Il complottista costruisce una teoria isolata e invalicabile della propria paranoia per proteggersi dal mondo e dai suoi pericoli.
Etimologia
Il secondo dato è l’etimologia della parola complottista che ci permette di inserire un altro tassello in questo discorso. Andando all’origine della parola, e compiendo una mossa di Ta’wil (H. Corbin), ci muoveremo a ritroso attraverso il suo “inconscio”.
Complotto, etimologicamente, significa complice, avvolgere insieme. Pertanto il complotto rappresenta il tentativo di “avvolgere insieme” una realtà frammentata che fa sentire isolato e incompleto il complottista.
Il complottista, infatti, è una persona incompleta (Janet 1889), intimamente isolata e scissa dalle altre parti di sé e del mondo. Esso diventa monolitico nelle argomentazioni perché non può sopportare la pluralità della Psiche e si sente incapace di fronte alla complessità del mondo. Dentro di lui non c’è spazio per l’ambivalenza, per il vero dubbio, e in questo modo protegge la sua estrema fragilità e il senso di inferiorità.
La semplicità della spiegazione complottistica risiede nel costruire una realtà attraverso un’unica lente di ingrandimento: la propria paura di essere “usato”. In realtà il mondo è una complessità di più punti di vista e per lui questa dinamica è ingestibile perché pericolosa per la propria integrità .
Conclusioni
Solo i paranoici sopravvivono (A. Groove)
La paranoia, sotto forma di complotto, non va sminuito, ma va preso sul serio come sintomo della società contemporanea. Viviamo in un periodo storico nel quale ogni giorno emergono le più svariate teorie complottistiche. Questo fenomeno è causato dall’alienazione collettiva alla quale siamo costantemente sottoposti (W. Giegerich, Alchimia della storia, p. 135).

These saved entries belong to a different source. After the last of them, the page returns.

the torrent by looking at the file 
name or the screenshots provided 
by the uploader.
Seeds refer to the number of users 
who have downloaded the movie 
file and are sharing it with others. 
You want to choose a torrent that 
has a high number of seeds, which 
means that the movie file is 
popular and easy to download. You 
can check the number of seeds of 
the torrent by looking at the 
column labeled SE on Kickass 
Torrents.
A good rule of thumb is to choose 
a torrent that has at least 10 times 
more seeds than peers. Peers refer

La nostra Psiche, la nostra Anima, si sta distaccando dalla realtà perché non riesce a seguire i tempi iper-veloci del progresso. In questo modo subiamo una scissione interiore e l’individualismo del mondo moderno ne è un sintomo. Ogni uomo è Dio di se stesso, isolato dal resto e dagli altri.
Il complottista utilizza l’apofenia come strumento per gestire l’incapacità ad affrontare la realtà che gli viene proposta, allora ne crea un’altra, più semplice da vivere, monolitica, dove possa sentirsi Dio di se stesso, al sicuro da un mondo minaccioso.